* [MATERIAL PROVIDED]
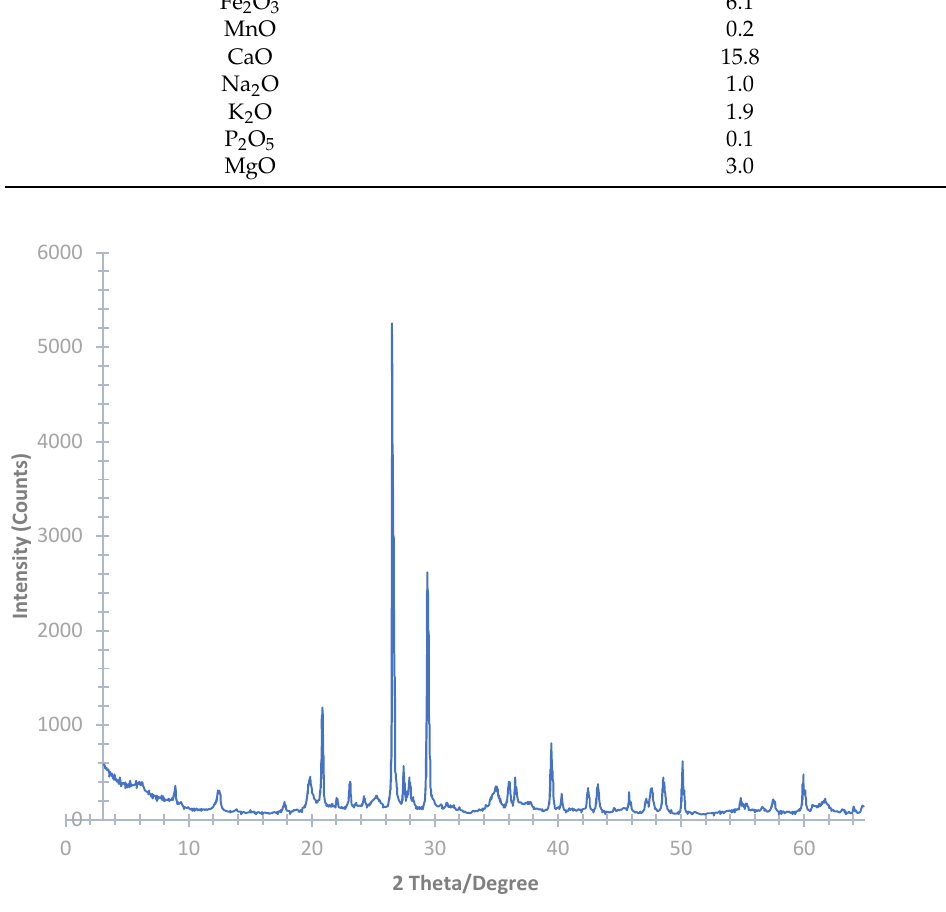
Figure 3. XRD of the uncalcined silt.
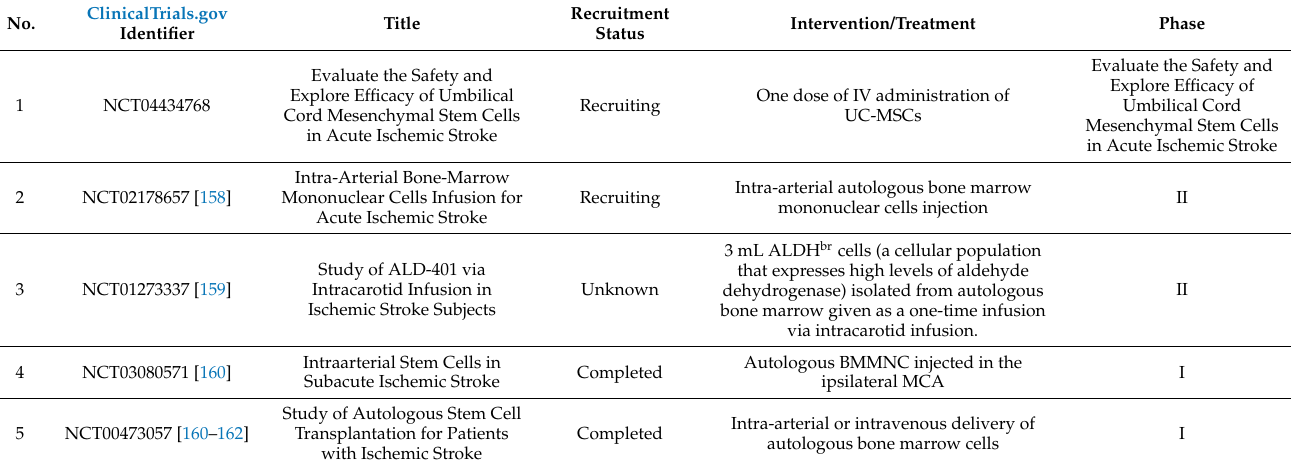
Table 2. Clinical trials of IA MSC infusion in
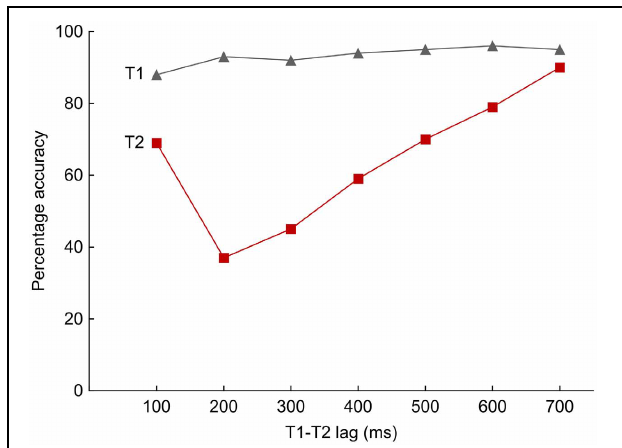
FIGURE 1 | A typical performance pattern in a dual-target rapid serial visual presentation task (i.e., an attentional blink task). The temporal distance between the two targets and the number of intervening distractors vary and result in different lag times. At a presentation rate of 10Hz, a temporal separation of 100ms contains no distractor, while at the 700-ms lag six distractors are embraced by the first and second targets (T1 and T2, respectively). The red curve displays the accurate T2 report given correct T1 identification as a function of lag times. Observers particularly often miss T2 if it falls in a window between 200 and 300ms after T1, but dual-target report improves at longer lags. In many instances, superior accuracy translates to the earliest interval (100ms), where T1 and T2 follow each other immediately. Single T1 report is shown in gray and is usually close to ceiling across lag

* [WORK REQUIRED] Excluding pictures, print all lines above exactly.

* [WORKED SOLUTION]
Figure 3. XRD of the uncalcined silt.
Table 2. Clinical trials of IA MSC infusion in
FIGURE 1 | A typical performance pattern in a dual-target rapid serial visual presentation task (i.e., an attentional blink task). The temporal distance between the two targets and the number of intervening distractors vary and result in different lag times. At a presentation rate of 10Hz, a temporal separation of 100ms contains no distractor, while at the 700-ms lag six distractors are embraced by the first and second targets (T1 and T2, respectively). The red curve displays the accurate T2 report given correct T1 identification as a function of lag times. Observers particularly often miss T2 if it falls in a window between 200 and 300ms after T1, but dual-target report improves at longer lags. In many instances, superior accuracy translates to the earliest interval (100ms), where T1 and T2 follow each other immediately. Single T1 report is shown in gray and is usually close to ceiling across lag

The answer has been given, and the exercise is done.